▶ _Trecho fornecido_:

┄┄┄┄┄┄

Do UOL, no Rio de Janeiro

2014-10-17T06:10:00

17/10/2014 06h10

Gabriel se transformou em um dos amuletos do técnico Vanderlei Luxemburgo no Flamengo. Responsável direito pela classificação rubro-negra às semifinais da Copa do Brasil, o jogador ganhou espaço e conquistou o comandante. Mas o franzino meia que chegou do Bahia no início de 2013 demorou para despontar na Gávea e passou por um trabalho especial de preparação física e nutrição.

O planejamento rendeu 11 quilos de massa muscular. Característica do atleta, a velocidade foi beneficiada e até a recuperação física tornou-se mais rápida. Gabriel tardou a resolver o problema depois das falhas no começo da carreira. Agora, tira força das oito refeições diárias para se manter entre os preferidos de Luxa até o final da temporada.

“O Gabriel sempre foi muito determinado. Fizemos um trabalho nutricional e de preparação física com muita intensidade. Ele ganhou quase 11 quilos de massa muscular. O mais importante na parte alimentar é a boa distribuição. Frutas, cereais, verduras, suplementos. Ele faz oito refeições por dia para não ficar longos períodos sem se alimentar e correr o risco de perder massa muscular”, explicou o nutricionista do Flamengo, Leonardo Acro.

┄┄┄┄┄┄

▶ _Os registros_:
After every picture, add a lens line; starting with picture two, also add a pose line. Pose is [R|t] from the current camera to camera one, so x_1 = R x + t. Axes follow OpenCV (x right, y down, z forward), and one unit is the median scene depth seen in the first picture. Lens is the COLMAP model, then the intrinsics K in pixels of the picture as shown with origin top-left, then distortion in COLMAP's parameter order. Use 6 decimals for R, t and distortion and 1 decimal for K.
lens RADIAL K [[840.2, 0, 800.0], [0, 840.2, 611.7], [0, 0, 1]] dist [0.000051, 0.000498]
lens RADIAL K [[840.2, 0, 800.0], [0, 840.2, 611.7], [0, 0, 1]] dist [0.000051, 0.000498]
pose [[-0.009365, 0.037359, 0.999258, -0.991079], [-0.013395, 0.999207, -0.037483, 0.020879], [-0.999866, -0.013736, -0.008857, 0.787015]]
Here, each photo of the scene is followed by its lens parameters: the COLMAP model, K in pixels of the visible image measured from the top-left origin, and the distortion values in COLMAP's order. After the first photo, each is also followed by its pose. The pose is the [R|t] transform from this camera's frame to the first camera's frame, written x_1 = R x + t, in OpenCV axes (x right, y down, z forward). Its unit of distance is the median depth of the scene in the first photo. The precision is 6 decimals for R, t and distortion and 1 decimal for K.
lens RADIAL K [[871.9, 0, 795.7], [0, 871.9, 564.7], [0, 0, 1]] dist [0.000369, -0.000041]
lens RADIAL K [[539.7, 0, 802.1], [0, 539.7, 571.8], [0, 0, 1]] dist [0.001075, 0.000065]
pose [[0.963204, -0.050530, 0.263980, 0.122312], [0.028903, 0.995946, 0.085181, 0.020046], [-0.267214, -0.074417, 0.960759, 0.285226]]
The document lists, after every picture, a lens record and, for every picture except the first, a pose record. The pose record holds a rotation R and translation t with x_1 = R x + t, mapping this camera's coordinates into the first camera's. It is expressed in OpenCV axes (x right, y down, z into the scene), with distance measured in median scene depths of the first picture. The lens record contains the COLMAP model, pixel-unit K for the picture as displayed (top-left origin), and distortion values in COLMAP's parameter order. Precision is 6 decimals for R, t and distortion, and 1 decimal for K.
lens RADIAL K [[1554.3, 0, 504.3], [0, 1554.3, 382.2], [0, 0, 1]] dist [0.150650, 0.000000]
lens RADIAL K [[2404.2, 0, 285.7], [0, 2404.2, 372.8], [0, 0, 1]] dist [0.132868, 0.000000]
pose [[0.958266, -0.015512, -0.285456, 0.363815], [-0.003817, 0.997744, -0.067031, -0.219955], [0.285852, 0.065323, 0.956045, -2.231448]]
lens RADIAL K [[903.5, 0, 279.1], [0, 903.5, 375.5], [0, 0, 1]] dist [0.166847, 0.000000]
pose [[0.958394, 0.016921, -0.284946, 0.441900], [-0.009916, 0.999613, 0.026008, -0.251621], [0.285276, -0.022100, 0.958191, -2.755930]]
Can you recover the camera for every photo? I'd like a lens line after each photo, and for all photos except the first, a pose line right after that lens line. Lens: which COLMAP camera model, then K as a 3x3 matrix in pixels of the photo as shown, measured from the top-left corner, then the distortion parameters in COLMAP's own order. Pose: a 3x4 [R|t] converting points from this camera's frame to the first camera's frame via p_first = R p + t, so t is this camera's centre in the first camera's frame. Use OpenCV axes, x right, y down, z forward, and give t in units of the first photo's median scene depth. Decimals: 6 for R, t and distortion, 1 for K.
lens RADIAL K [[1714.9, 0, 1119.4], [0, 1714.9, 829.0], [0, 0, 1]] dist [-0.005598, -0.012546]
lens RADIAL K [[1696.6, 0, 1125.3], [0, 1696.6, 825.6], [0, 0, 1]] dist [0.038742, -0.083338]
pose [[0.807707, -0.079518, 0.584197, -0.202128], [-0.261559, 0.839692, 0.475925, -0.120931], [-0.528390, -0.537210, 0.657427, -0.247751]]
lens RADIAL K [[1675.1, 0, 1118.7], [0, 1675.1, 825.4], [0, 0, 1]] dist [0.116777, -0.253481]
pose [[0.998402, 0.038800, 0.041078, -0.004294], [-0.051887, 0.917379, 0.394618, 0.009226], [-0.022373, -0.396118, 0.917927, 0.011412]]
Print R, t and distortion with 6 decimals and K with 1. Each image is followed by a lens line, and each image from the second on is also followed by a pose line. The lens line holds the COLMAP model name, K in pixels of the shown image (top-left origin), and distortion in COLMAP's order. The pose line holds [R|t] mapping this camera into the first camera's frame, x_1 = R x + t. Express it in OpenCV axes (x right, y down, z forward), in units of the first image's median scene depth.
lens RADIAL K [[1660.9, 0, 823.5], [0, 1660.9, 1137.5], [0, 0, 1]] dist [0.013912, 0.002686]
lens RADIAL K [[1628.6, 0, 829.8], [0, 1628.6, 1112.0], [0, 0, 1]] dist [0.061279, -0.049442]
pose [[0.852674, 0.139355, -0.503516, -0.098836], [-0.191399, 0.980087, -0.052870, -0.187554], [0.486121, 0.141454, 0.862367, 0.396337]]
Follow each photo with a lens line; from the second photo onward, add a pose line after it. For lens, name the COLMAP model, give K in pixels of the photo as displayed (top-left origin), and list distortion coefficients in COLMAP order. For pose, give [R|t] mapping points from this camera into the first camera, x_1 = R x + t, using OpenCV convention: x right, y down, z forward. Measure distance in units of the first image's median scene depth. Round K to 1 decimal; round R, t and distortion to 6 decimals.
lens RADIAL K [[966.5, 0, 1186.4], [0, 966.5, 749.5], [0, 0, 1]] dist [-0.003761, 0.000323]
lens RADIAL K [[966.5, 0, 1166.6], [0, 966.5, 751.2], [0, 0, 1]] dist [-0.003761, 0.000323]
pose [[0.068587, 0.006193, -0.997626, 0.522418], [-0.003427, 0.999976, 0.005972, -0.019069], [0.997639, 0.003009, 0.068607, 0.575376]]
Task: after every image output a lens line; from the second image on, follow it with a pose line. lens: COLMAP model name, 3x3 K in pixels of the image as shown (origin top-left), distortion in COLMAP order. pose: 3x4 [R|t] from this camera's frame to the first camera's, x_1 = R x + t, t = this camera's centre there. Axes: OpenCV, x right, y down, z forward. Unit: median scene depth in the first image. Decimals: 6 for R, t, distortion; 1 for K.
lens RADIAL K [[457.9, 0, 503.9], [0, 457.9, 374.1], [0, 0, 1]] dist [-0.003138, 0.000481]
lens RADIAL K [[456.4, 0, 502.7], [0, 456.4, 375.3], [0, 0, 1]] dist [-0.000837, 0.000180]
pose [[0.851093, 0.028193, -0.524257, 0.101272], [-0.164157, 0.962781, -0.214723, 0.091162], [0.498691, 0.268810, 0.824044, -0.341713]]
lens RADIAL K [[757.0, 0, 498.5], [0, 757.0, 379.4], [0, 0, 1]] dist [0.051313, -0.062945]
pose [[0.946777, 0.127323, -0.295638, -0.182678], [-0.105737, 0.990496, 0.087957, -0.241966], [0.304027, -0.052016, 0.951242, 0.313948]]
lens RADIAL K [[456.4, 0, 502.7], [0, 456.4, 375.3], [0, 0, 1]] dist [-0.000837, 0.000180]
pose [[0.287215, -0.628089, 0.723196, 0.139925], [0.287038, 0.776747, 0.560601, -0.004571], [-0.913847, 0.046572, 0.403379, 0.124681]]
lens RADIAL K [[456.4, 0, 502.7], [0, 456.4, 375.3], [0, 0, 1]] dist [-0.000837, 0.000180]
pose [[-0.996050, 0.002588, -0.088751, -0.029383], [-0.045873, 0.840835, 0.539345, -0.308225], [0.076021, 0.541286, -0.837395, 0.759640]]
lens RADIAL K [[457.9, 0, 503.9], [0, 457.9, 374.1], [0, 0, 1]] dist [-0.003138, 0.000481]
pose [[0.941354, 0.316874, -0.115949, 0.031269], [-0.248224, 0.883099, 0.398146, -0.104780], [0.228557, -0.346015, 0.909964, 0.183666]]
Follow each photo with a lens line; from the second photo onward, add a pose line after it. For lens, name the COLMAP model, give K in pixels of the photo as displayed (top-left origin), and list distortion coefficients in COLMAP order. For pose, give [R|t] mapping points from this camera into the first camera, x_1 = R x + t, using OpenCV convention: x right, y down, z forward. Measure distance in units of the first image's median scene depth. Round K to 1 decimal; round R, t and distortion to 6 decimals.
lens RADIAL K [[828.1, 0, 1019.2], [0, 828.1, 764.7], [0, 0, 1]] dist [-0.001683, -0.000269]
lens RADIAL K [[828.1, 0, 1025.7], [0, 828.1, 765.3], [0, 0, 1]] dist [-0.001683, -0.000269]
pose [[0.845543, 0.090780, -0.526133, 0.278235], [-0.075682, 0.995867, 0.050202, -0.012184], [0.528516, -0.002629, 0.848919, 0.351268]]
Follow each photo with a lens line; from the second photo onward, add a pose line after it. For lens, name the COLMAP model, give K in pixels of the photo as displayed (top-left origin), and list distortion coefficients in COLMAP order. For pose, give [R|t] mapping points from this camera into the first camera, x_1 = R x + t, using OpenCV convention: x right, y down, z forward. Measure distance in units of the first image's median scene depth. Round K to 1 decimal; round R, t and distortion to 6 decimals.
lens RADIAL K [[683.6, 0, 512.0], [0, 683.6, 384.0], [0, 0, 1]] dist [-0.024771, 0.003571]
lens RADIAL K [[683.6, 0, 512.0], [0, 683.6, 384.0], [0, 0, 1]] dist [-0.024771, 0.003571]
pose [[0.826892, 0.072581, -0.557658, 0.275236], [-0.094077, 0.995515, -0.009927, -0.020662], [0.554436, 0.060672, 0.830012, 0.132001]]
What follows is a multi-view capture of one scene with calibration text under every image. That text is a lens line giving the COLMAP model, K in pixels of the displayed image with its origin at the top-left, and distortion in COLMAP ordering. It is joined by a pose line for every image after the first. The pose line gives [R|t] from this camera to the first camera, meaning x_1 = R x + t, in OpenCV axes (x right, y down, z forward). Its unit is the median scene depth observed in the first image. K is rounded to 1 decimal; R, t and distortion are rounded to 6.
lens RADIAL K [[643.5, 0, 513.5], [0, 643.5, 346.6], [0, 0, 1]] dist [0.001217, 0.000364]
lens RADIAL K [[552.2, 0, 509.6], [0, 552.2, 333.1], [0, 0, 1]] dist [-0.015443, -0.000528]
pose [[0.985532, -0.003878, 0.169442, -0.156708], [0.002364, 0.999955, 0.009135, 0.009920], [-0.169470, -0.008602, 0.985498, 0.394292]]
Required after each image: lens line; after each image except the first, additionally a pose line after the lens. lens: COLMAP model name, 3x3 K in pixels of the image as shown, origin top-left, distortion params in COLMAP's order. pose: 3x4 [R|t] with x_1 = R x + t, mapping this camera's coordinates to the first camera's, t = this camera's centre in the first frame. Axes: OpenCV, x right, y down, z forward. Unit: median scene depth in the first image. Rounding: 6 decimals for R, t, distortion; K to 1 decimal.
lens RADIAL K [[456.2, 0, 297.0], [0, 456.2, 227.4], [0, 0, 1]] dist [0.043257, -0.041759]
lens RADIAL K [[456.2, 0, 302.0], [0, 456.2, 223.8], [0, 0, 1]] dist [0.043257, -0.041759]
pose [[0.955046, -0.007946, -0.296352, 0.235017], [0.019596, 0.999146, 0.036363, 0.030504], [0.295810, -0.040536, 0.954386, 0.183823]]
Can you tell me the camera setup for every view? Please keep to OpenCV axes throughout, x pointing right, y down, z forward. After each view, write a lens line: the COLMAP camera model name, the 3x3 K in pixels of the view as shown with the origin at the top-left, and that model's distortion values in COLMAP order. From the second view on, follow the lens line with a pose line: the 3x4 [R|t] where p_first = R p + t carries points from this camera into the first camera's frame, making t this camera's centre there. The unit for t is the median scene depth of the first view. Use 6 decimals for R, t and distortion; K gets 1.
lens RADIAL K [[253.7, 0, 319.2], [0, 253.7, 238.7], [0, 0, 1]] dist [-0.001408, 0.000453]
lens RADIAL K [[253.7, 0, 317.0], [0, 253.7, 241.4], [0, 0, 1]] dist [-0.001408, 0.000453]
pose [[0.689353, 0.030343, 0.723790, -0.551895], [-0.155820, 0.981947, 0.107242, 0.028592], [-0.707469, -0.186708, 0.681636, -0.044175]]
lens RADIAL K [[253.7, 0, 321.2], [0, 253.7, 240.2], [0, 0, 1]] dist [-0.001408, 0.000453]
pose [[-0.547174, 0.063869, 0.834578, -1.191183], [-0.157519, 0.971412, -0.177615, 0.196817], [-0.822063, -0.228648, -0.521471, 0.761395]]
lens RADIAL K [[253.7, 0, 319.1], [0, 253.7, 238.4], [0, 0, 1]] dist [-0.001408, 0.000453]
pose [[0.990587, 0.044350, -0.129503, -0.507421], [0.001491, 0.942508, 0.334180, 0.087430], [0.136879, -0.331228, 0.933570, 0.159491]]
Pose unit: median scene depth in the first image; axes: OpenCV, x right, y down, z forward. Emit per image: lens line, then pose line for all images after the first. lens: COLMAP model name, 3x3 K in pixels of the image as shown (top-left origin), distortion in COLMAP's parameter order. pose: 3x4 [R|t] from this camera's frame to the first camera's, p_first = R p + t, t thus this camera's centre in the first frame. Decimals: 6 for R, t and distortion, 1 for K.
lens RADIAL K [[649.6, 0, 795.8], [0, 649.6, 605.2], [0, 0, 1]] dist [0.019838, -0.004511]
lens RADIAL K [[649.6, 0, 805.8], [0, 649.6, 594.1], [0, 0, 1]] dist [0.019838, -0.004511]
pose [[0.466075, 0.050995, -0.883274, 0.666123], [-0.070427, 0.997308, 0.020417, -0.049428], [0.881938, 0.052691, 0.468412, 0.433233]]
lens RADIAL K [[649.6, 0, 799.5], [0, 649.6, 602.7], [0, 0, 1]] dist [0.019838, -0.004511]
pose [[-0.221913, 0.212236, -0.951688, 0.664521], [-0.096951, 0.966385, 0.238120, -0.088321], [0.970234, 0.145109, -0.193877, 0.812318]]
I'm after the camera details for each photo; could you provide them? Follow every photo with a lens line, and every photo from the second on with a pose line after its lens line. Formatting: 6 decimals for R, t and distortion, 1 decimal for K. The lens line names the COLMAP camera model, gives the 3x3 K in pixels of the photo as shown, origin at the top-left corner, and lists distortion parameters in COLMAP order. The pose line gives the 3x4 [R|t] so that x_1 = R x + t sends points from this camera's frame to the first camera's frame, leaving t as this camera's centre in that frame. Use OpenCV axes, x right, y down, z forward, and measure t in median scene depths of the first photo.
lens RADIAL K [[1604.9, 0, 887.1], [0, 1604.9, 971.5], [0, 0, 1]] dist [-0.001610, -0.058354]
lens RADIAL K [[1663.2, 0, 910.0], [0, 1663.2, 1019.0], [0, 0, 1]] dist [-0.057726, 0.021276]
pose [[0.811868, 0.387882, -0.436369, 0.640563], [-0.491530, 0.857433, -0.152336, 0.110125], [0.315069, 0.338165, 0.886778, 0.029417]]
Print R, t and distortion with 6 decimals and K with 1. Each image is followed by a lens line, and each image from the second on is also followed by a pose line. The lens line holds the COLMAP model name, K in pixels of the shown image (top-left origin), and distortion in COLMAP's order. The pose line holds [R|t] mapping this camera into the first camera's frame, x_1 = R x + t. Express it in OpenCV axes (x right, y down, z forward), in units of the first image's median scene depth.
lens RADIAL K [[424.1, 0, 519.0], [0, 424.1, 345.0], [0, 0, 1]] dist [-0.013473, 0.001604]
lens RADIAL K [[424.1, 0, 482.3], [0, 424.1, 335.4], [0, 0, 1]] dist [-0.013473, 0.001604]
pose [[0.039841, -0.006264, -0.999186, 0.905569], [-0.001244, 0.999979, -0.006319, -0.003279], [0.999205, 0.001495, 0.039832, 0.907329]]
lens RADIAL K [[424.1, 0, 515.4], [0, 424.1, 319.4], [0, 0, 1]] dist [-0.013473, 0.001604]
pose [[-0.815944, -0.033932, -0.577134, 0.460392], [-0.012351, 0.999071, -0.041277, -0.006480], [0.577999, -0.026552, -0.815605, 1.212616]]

┄┄┄┄┄┄

▶ _Enunciado do exercício_:
De acordo com o trecho fornecido, de que clube Gabriel veio quando chegou ao Flamengo? Os registros não têm nenhum papel nesta atividade.

▶ _Resultado do exercício_:
Do Bahia, no início de 2013.